S. Musolino: I agree that risk-based evacuation decisions are the right approach. It is well known from large disasters like Katrina and Fukushima that evacuation-related fatalities occur when large numbers of people are displaced, especially in sensitive subgroups like the elderly or persons with serious medical conditions, compared to the small additional risk from a dose in the range of 10 mSv. I do not have a solution on how to get to this approach, but it is the scientifically correct means.
What are your thoughts on ways to bring younger colleagues who want to be involved into groups for emergency response and for security, professional societies, etc.? What kinds of outreach can be done so they can gain the experience we want them to gain?
S. Dewji: I think that young people are very energized right now. They want to be involved, and they want to make an impact in their community. I think if you reach out, you’ll get a lot of positive response. I think just making that overture and giving them some action items, some follow through, some reinforcement, I think that they are very motivated to contribute back to the security and safety of their communities.

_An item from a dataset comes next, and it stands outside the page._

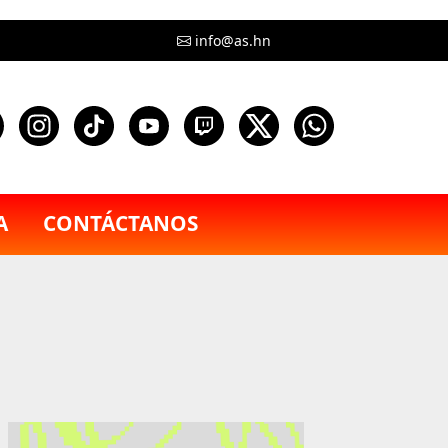
info@as.hn
A
CONTÁCTANOS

M. Moeller: I also think we need to get people out in the field whether it’s internships at the very earliest level or just job shadowing or creating opportunities. I referenced in my talk the notion of office HPs (health physicists). I think it’s an incredibly important field experience to have held the meter, to use the meter, to understand that in pressure situations when the unexpected happens, the brain works a little bit differently. It’s a lot harder to keep calm and collected in very challenging, stressful environments. Having field experience where you kind of kick the tires and have been around others and have the confidence to know how to use very specialized equipment that would be applicable during emergencies, I think is essential.
We’ve all agreed that we may need more people to fill the pipeline. What are some ways you’d recommend to get more people interested in these radiation protection fields? Do students even know these are options? How do we publicize this area of work? How do we make sure there are jobs for those interested?
D. Frush: I don’t think this applies as much to medical imaging as the other professions. There is a much greater partnership now between medical and other professions who use/regulate, and this engagement will need to continue so that the expertise can flow easily and efficiently. The specifics of training for medical practitioners with respect to delivery and responsibility for ionizing radiation will continue: from above, “From the radiology standpoint, radiation biology and radiation protection have always been obligatory parts of the resident training, but 20 y ago it was note cards and formulas on the way to the examination trying to remember the medical physics; and with restructuring of Board examinations and input by the medical physicist communities into better educational content, it is a far superior examination process that is much more image-based and practical for the trainees now. We have yet to see how that rolls out over the next few years, but the last 5–10 y, I think, have been a substantial improvement in the training and understanding of radiologist’s role at the early level.”